Requirement | Summarize the book review in three sentences.

Excerpt to read |
Discuss this message:
http://linguistlist.org/pubs/reviews/get-review.cfm?subid=36119377


Book announced at http://linguistlist.org/issues/26/26-2286.html

AUTHOR: Asya  Pereltsvaig
AUTHOR: Martin W.  Lewis
TITLE: The Indo-European Controversy
SUBTITLE: Facts and Fallacies in Historical Linguistics
PUBLISHER: Cambridge University Press
YEAR: 2015

REVIEWER: David Stifter,  

Reviews Editor: Robert A. Cote

SUMMARY

“The Indo-European Controversy” by Asya Pereltsvaig and Martin Lewis takes an
article (Bouckaert et al. 2012; hereafter referred to as Gray & Atkinson 2012)
from the journal Science as the starting point for their wide-ranging
evaluation of non-linguistic contributions to this debate. Chapter 1,
“Ideology and interpretation from the 1700s to the 1970s”, contains a concise
history of the reception of Indo-European studies since their beginning in the
late 18th century, its (mis)use by scholars from extralinguistic disciplines,
and its impact or lack thereof on political ideologies in the 19th and 20th
centuries; while in Chapter 2“Anatolia vs. the Steppes”, Colin Renfrew’s
influential contribution of 1987 is evaluated. His so-called ‘Anatolian
hypothesis’ about the spread of the language family via demic diffusion,
accompanying the spread of agriculture in the neolithic, has been fervently
rejected by basically every linguistic expert conversant with the actual facts
of Indo-European Studies, but it continues to exert its appeal on
non-specialists. The driving force behind this debate is not so much a
linguistic one than one informed by historical and archaeological ideologies,
without being rooted in the hard facts of linguistics. 

In the central section of the book, “Part II. The failings of the Bayesian
phylogenetic research program”, the authors take the methodological fallacies,
fundamental misapprehensions, and practical errors apart that riddle Gray &
Atkinson’s work. In Chapter 3, “What theory we want and what theory we get”,
the authors demonstrate that creating trees of language relationships on the
basis of lexical comparisons alone is an approach that is bound to lead to
erroneous results. Diachronic phonology offers more reliable criteria to model
language relationships.

Information given |

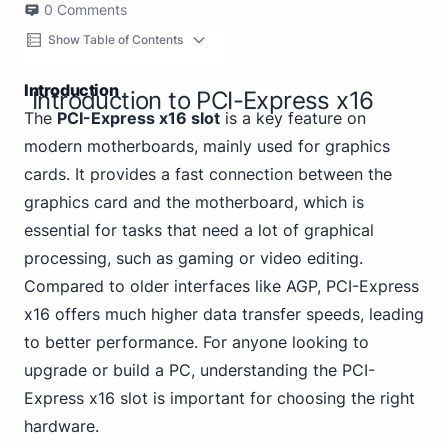
0
Comments
Show Table of Contents
Introduction
Introduction to PCI-Express x16
The
PCI-Express x16 slot
is a key feature on
modern motherboards, mainly used for graphics
cards. It provides a fast connection between the
graphics card and the motherboard, which is
essential for tasks that need a lot of graphical
processing, such as gaming or video editing.
Compared to older interfaces like AGP, PCI-Express
x16 offers much higher data transfer speeds, leading
to better performance. For anyone looking to
upgrade or build a PC, understanding the PCI-
Express x16 slot is important for choosing the right
hardware.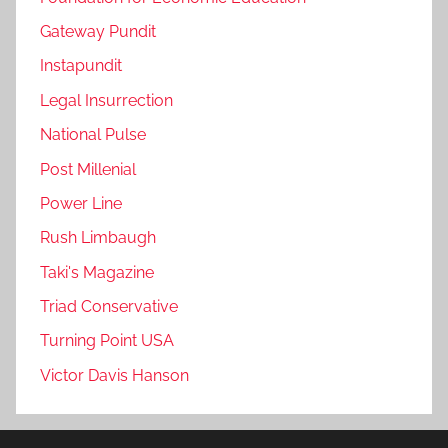
Gateway Pundit
Instapundit
Legal Insurrection
National Pulse
Post Millenial
Power Line
Rush Limbaugh
Taki's Magazine
Triad Conservative
Turning Point USA
Victor Davis Hanson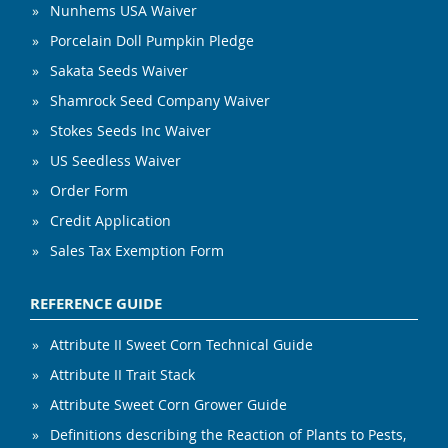
Nunhems USA Waiver
Porcelain Doll Pumpkin Pledge
Sakata Seeds Waiver
Shamrock Seed Company Waiver
Stokes Seeds Inc Waiver
US Seedless Waiver
Order Form
Credit Application
Sales Tax Exemption Form
REFERENCE GUIDE
Attribute II Sweet Corn Technical Guide
Attribute II Trait Stack
Attribute Sweet Corn Grower Guide
Definitions describing the Reaction of Plants to Pests,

Result of this exercise | "The Indo-European Controversy" by Asya Pereltsvaig and Martin Lewis, published by Cambridge University Press in 2015, uses a 2012 Science article by Gray & Atkinson as the starting point for a wide-ranging evaluation of non-linguistic contributions to the Indo-European debate. Its first two chapters give a concise history of how Indo-European studies have been received and misused since the late 18th century, and evaluate Colin Renfrew's "Anatolian hypothesis," which linguistic experts have rejected but which still appeals to non-specialists. In Part II, the authors take apart the errors in Gray & Atkinson's Bayesian phylogenetic work, showing that trees of language relationships built only on lexical comparisons lead to erroneous results and that diachronic phonology offers more reliable criteria.